Part 4: What Makes Me Different From a Robot?
- Miranda Holder
- Aug 16
- 2 min read
Updated: Sep 10

In my rowing and college coaching days, I used to work like a robot, pushing through at all costs (without coffee!). My taste buds never got used to the bitterness.
But that kind of relentless output comes at an energetic cost.
And while its energy never flags, a machine will never experience what happens when we step away, rest, and return with a new way of seeing.
I noticed this long before I had language for it.
A few years ago, I partnered with a colleague on a project and had to work late into the night to complete our presentation.
(For the record, I’ve been keeping farmer’s hours my whole life. Ask anyone who was friends with me when I was 15-35. I fell asleep at parties like it was my job.)
I ended up making it to bed by midnight, and the next morning, I woke up with a completely different way of seeing our presentation. The arguments were sharper, and the through-line that had been missing was suddenly obvious.
Nothing about the content had changed, but my mind had.
This is one of the quiet advantages of being human.
During sleep (particularly REM sleep), the brain creates new associations between distinct memories, linking concepts in ways we could never engineer consciously. It’s a form of nonlinear reorganization that is impossible without rest, sleep or otherwise.
AI can process without pause, but it doesn’t sleep, and it doesn’t dream. Which means it will never have this kind of insight – the unpredictable, original connections that emerge only after we step away.
And it’s not just sleep. I’ve had similar moments in the shower, hiking, unloading the dishwasher, pulling weeds – times when my attention wandered and a fresh perspective appeared.

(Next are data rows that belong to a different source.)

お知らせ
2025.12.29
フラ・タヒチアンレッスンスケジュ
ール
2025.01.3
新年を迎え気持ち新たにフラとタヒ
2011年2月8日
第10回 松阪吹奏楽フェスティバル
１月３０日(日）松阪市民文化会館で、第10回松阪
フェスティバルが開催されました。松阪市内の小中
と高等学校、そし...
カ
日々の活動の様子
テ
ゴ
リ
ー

Neuroscience research points to this: toggling between focusing on a task and taking a break. We’re using the Task-Positive Network of our brains when we’re focused and in the present moment. When we step away to let our minds wander, we use our Default Mode Network. We’re replaying the past or dreaming about the future. Toggling back and forth creates better brain integration and allows us to make better connections between ideas, be more creative, and have a more balanced perspective on whatever we’re facing.
We tend to think of our biological limits (fatigue, the need for breaks, downtime) as weaknesses. But they’re not. They’re features of a system designed for creativity, depth, and originality.

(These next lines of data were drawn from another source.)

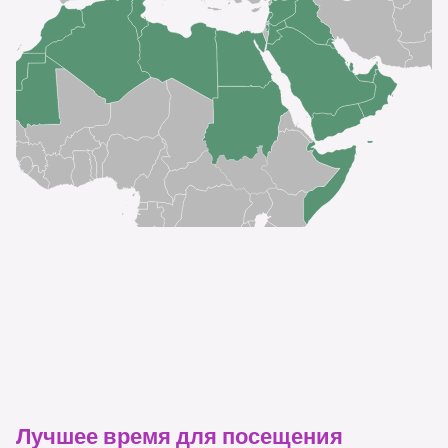
Лучшее время для посещения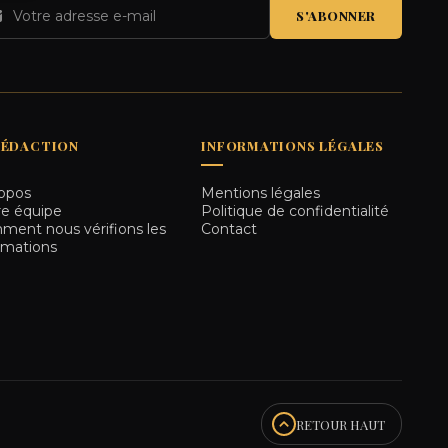
S'ABONNER
RÉDACTION
INFORMATIONS LÉGALES
opos
Mentions légales
e équipe
Politique de confidentialité
ent nous vérifions les
Contact
rmations
RETOUR HAUT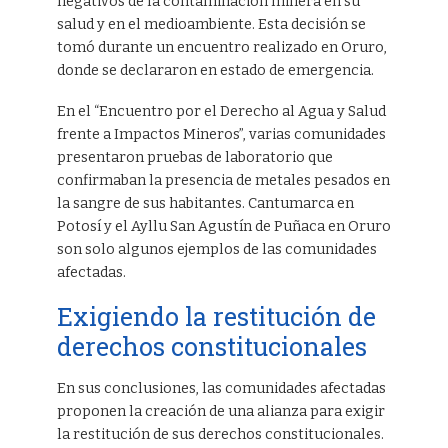
negativos de la contaminación minera en su
salud y en el medioambiente. Esta decisión se
tomó durante un encuentro realizado en Oruro,
donde se declararon en estado de emergencia.
En el “Encuentro por el Derecho al Agua y Salud
frente a Impactos Mineros”, varias comunidades
presentaron pruebas de laboratorio que
confirmaban la presencia de metales pesados en
la sangre de sus habitantes. Cantumarca en
Potosí y el Ayllu San Agustín de Puñaca en Oruro
son solo algunos ejemplos de las comunidades
afectadas.
Exigiendo la restitución de
derechos constitucionales
En sus conclusiones, las comunidades afectadas
proponen la creación de una alianza para exigir
la restitución de sus derechos constitucionales.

Machines can work without stopping; humans make meaning in the spaces in between.
If you’ve been grinding for an answer, remember that creativity isn’t only about bearing down, it’s about giving your mind time to wander, reorganize, and surprise you.

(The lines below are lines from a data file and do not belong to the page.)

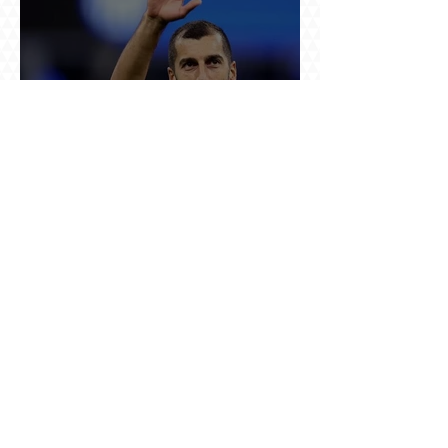
37 ու կես տարեկանում Մխիթարյանը վերցրեց
ևս մեկ մրցաշրջան, որովհետև Չեմպիոնների
լիգայի պատմությունը դեռ փակված չէ
Ռուսաստանը սկսել է խոսել այն լեզվով, որը
կարող է ազդել ռուս զբոսաշրջիկների՝ Երևան
գալու մտադրության վրա. որքան կարող է
խորանալ հայ-ռուսական ճգնաժամը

Robots may keep producing without pause, but the kind of insight you’re craving doesn’t come from more grinding. It comes from learning how to honor your limits and let your own embodied intelligence do its work.
That’s the heart of what I teach in my 1:1 coaching – how to move through your career and life with the kind of clarity and creativity that only emerges when you stop performing like a machine and start leading like a human.